An uncomfortable silence stretched until a window shattered. Zoe bolted toward the large mossy mantis as it pushed through the new hole in the wall. Glass scratched at a carapace composed of thick moss.
Zoe missed the reach of her chains as she bolted toward the mantis. Her fist smashed its head like a rotten pumpkin. Green moss exploded out across the walls. It clung there and glowed and started spreading.
Oriz uttered a jumbled, alien curse as she darted forward. Her hands wove in a pattern as she interfered with the technique expanding across the room.
Anton and Skidmark hurried to move benches and tables against the windows.
“Zoe!” Anton called. “Other side.”
Another window broke.
The silence held until Anton cursed.
“What is it?” Skidmark asked with a relieved voice.
“Incoming,” Anton’s voice trembled with fear. “It’s one of those monsters…”
Thunder rumbled the building. The doorway shuddered as flames spat through the cracks. Heat blistered the air and withered the vines. They dried out and tightened like leather in the sun. Still, the flames raged. An inferno descended upon the other side of the door and the tongues licking through the blackening wood burned crimson, emerald, and bright violet.
Zoe and her friends backed away from the doorway.
“Any second now,” Oriz said as she placed Bella back upon her back.
Zoe settled into a stance.
“What is it, Anton?”
But he didn’t have to answer, for thunder shook again and the doors shattered into burning chunks of wood and grass. Golden light flooded through the open doors. There were no more souls outside, no ethereal wailing or glow, merely a scattering of mantis plump with energy. They charged at the doors, nimble despite their bulk, and lathered into a frenzy.

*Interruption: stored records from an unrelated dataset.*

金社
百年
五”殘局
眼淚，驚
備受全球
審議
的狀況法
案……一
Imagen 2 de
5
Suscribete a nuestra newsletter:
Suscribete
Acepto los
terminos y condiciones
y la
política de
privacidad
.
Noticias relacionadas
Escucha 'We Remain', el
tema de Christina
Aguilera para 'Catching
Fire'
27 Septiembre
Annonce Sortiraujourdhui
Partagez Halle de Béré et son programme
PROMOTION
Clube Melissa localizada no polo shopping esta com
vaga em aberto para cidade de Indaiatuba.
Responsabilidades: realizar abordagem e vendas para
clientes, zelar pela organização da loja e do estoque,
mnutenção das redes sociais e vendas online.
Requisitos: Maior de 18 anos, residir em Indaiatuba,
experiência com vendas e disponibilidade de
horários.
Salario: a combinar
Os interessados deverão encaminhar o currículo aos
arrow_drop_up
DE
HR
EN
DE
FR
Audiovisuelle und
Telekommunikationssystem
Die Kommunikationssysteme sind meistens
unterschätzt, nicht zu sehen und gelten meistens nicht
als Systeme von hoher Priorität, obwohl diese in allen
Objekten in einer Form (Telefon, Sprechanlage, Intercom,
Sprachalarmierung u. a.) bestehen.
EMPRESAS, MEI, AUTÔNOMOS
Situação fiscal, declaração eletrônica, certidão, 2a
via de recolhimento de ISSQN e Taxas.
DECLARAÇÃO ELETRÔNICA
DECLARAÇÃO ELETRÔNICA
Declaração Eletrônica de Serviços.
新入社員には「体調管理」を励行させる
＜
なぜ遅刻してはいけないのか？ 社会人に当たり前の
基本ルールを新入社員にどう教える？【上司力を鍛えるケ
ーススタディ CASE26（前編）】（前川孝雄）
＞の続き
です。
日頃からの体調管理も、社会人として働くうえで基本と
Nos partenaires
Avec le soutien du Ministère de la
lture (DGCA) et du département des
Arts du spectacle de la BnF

Above them, driving them forward like the wind behind waves, floated three gigantic mantis.
“We are the Chroma Viscera,” the three spoke as one, and Zoe stepped further back from the open doors. “And we are enraged.”
These were not the same as the decaying creature she fought last time. These three radiated completion. They floated without wings, but their organs no longer dangled below on a web of arteries and veins. A bulging gelatinous carapace contained the organs like a lump of hardening amber.
“Retreat,” Zoe said. “Go deeper into the building.”
Her friends moved, but each of the three techno-organic reapers waved four arms. Techniques burned yellow, white, blue, green, red, purple, and black as they formed along the blades.
Zoe ran forward.
Incandescent techniques burned toward her. The air throbbed, and her body strained to move as she drew her cloak wide across the open doorway. For a fraction of a heartbeat, she waited, shrouded by the cloak. Cold sucked at her back. The dark building her friends ran into drawing at her like some void. Her breath hung in the air and fogged the inside of the cloak.
How long had her reflection looked so exhausted? Her reflection moved, and Moth met her eye. The barest fraction of a smile grew on her lips. She nodded.
Thunder wrenched the surrounding air. The shock ran through her arm and her feet crunched an inch into the floor. More attacks came. Technique collapsed upon technique into a frenzy of skein yanking her cloak and shaking her body. It felt as though she wrestled with a wave. Techniques exploded. The intensity was more than she ever tried to deflect.
Chaotic lightning bled into crystals of ice before bursting into shards of poisonous fire. Spirals of darkness looped and splashed like whips of acid. Darts flapped feathered wings before vanishing all together into puffs of razored air. The attacks came without pause and Zoe held on as best she could.